* **Arbeitsauftrag 1**
Welche maximale Größe dürfen Bilder auf dem neuen Server laut dem Forumsauszug über Batch-Dateien haben?
* **Arbeitsauftrag 2**
Stellen Sie aus den Datenzeilen den Abschnitt, der mit der Zeile beginnt, die "## What is Gamebar Browser?" enthält, und mit der Zeile endet, die "[Informations about the" enthält, als Markdown-Tabelle mit den Spalten „Nummer“ und „Zeile“ dar. Beide Grenzzeilen sind eingeschlossen, Leerzeilen entfallen.

* **Auszug**
# Möglichkeiten mit bat dateien!



## Kajotex (9. November 2003)

Also ich habe gehört das man bat dateien so einsetzen kann das sie automatisch dateinen verändern wenn man sie aktiviert.... bsw das 300 dateine in zip umgewandelt werden!

nun wollte ich fragen ob man einen wunsch von mir mit bat befehlen einfach erfüllen kann!

ich möchte meine homepage umlagern auf einen anderen server... jedoch sind auf diesem server nur bilder mit der größe von 125 kb erlaubt!
ich habe erst daran gedacht alle zu editieren, zu verkleiner und als gif abzuspeichern! das ist aber mühsam und ich wüsste gerne ob man das auch mit bat dateien erledigen kann!
es sind 181 jpg format dateien wobei die größten 441 kb groß sind! ich wollte das so haben das das programm die dateine als gif abspeichert und automatisch die länge und breite so verändert das es 125 kb maximum ergibt! dabei soll das bild jedoch nicht verzerrt werden!

ist das möglich oder muss ich mit die ziet nehmen?


----------



## Erpel (9. November 2003)

Andere Möglichkeit: Die Batch Funktion von Adobe Phostoshop. Da gibt es ein Videotutorial zu.


----------



## Kajotex (9. November 2003)

hab ich adope photoshop? Oo``
nein! :]


----------



## Retlaw (10. November 2003)

Batch-Dateien bestehen aus gespeicherten Konsolen-Befehlen, damit kannst du genau das machen was du in die Dos-Box eintippst, nur eben automatisch.

Aber es muss ja nicht gleich Adobe sein, andere Programme wie Paint Shop Pro z.B. haben auch so eine Funktion, einige davon gibts auch kostenlos oder als Testversion.


----------



## bergermi (2. Februar 2004)

Irfanview kann dies in einem Zug durchführen.

Dies ist ein Freeware Programm und kann im Batch Modus konvertieren, umwandeln, größen Ändern ......
Es ist so vielseitig das ich hier nicht alles aufschreiben kann.
Das ist der Link :
www.irfanview.com/


----------



## nightdancer (2. Februar 2004)

Paint Shop Pro 8 läßt sich mit Python scripten und gibts auch als Freeware ( http://www.jasc.com )


----------

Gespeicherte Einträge
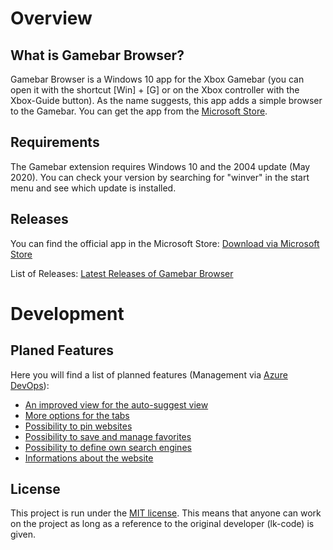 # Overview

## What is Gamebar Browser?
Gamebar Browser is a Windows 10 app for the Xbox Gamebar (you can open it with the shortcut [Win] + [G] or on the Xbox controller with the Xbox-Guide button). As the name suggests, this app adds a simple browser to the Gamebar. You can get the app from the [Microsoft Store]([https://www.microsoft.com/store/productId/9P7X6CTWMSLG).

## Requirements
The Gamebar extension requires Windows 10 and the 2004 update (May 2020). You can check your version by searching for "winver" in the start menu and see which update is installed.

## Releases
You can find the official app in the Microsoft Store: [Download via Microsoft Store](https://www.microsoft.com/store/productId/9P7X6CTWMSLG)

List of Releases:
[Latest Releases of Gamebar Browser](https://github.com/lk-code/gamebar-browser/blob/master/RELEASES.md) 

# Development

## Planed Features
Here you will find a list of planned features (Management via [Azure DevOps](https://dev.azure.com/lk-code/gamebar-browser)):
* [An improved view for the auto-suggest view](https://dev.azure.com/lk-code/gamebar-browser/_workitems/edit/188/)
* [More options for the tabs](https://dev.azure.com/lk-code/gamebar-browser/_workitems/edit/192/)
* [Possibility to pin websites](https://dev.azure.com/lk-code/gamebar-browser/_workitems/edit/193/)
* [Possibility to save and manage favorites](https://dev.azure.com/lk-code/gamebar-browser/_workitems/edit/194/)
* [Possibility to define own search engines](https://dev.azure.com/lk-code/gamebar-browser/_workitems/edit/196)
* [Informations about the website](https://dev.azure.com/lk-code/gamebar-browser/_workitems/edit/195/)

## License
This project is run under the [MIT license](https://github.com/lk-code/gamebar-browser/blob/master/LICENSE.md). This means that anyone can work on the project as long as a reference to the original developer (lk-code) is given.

* **Lösung 1**
Höchstens 125 KB.

* **Lösung 2**
| Nummer | Zeile |
|---|---|
| 1 | ## What is Gamebar Browser? |
| 2 | Gamebar Browser is a Windows 10 app for the Xbox Gamebar (you can open it with the shortcut [Win] + [G] or on the Xbox controller with the Xbox-Guide button). As the name suggests, this app adds a simple browser to the Gamebar. You can get the app from the [Microsoft Store]([https://www.microsoft.com/store/productId/9P7X6CTWMSLG). |
| 3 | ## Requirements |
| 4 | The Gamebar extension requires Windows 10 and the 2004 update (May 2020). You can check your version by searching for "winver" in the start menu and see which update is installed. |
| 5 | ## Releases |
| 6 | You can find the official app in the Microsoft Store: [Download via Microsoft Store](https://www.microsoft.com/store/productId/9P7X6CTWMSLG) |
| 7 | List of Releases: |
| 8 | [Latest Releases of Gamebar Browser](https://github.com/lk-code/gamebar-browser/blob/master/RELEASES.md)  |
| 9 | # Development |
| 10 | ## Planed Features |
| 11 | Here you will find a list of planned features (Management via [Azure DevOps](https://dev.azure.com/lk-code/gamebar-browser)): |
| 12 | * [An improved view for the auto-suggest view](https://dev.azure.com/lk-code/gamebar-browser/_workitems/edit/188/) |
| 13 | * [More options for the tabs](https://dev.azure.com/lk-code/gamebar-browser/_workitems/edit/192/) |
| 14 | * [Possibility to pin websites](https://dev.azure.com/lk-code/gamebar-browser/_workitems/edit/193/) |
| 15 | * [Possibility to save and manage favorites](https://dev.azure.com/lk-code/gamebar-browser/_workitems/edit/194/) |
| 16 | * [Possibility to define own search engines](https://dev.azure.com/lk-code/gamebar-browser/_workitems/edit/196) |
| 17 | * [Informations about the website](https://dev.azure.com/lk-code/gamebar-browser/_workitems/edit/195/) |